Member of the New York State Assembly from the 130th district
- In office January 1, 1993 – December 31, 2018
- Preceded by: Michael Nozzolio
- Succeeded by: Brian Manktelow

Personal details
- Born: Robert C. Oaks January 15, 1952 (age 74) Rochester, New York, U.S.
- Party: Republican
- Spouse: Judy
- Children: two
- Alma mater: Colgate University University of Montana
- Profession: politician
- Website: Official website

= Bob Oaks =

American politician

Robert C. Oaks (born January 15, 1952) is a former Republican member of the New York State Assembly, who represented the 130th Assembly District, which includes all of Wayne County, the towns of Sterling, Victory, Ira, Conquest, Cato, Mentz and Brutus in Cayuga County and the towns of Hannibal, Minetto, and Oswego in Oswego County.

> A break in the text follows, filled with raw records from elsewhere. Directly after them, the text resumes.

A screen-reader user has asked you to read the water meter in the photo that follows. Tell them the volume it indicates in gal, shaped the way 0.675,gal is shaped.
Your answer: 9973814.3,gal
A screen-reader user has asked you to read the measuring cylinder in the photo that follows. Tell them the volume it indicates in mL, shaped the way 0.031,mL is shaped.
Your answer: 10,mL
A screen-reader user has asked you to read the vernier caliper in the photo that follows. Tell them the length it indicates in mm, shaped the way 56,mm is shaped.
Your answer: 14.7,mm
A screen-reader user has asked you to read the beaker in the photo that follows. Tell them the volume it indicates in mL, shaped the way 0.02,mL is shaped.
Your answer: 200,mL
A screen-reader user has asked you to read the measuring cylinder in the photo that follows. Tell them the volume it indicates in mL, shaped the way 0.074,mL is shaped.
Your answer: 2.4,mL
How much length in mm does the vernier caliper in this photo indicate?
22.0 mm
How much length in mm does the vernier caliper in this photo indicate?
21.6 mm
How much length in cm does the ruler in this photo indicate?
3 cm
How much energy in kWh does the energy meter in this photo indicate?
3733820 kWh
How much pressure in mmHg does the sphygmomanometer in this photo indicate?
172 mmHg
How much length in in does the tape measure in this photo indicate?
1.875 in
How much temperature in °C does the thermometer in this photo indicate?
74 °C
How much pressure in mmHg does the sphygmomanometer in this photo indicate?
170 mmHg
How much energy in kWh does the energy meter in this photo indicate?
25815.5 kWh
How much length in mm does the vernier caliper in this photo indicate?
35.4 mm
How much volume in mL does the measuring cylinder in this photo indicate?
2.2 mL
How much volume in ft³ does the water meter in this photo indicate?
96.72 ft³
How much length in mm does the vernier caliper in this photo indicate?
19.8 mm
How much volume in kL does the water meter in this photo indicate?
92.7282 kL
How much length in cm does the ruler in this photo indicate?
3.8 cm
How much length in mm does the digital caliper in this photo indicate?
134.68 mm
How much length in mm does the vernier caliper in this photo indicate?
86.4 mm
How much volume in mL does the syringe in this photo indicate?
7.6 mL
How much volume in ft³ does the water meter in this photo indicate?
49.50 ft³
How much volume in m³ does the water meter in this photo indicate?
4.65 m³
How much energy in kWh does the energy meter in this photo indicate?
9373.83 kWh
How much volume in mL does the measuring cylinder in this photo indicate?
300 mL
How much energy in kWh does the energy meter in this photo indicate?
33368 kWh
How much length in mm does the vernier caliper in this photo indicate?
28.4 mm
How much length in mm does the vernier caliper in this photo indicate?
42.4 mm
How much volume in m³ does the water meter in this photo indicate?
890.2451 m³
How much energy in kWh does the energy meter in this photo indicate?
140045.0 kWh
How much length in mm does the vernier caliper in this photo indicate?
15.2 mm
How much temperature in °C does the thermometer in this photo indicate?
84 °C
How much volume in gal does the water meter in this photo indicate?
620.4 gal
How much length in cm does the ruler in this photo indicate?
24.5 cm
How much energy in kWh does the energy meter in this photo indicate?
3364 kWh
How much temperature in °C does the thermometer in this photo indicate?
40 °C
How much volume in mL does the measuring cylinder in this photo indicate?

Oaks was born in Rochester, New York and raised on a farm in North Rose, graduating from the North Rose-Wolcott Central School in 1970. He received a bachelor's degree in political science from Colgate University in 1974, followed by a master's degree in recreation administration from the University of Montana in 1976.

He became director of the continuing education program for the Greece Central School District in 1976 and was director of the Wayne County Youth Bureau from 1978 to 1983.
Oaks was the Wayne County Clerk from 1983 through the end of 1992.

Oaks was first elected to the State Assembly in 1992. He ran uncontested in the November 2008 and November 2010 general elections. He did not seek reelection in 2018.

He and his wife Judy reside in Macedon, New York. They have two sons, Christopher and Jason.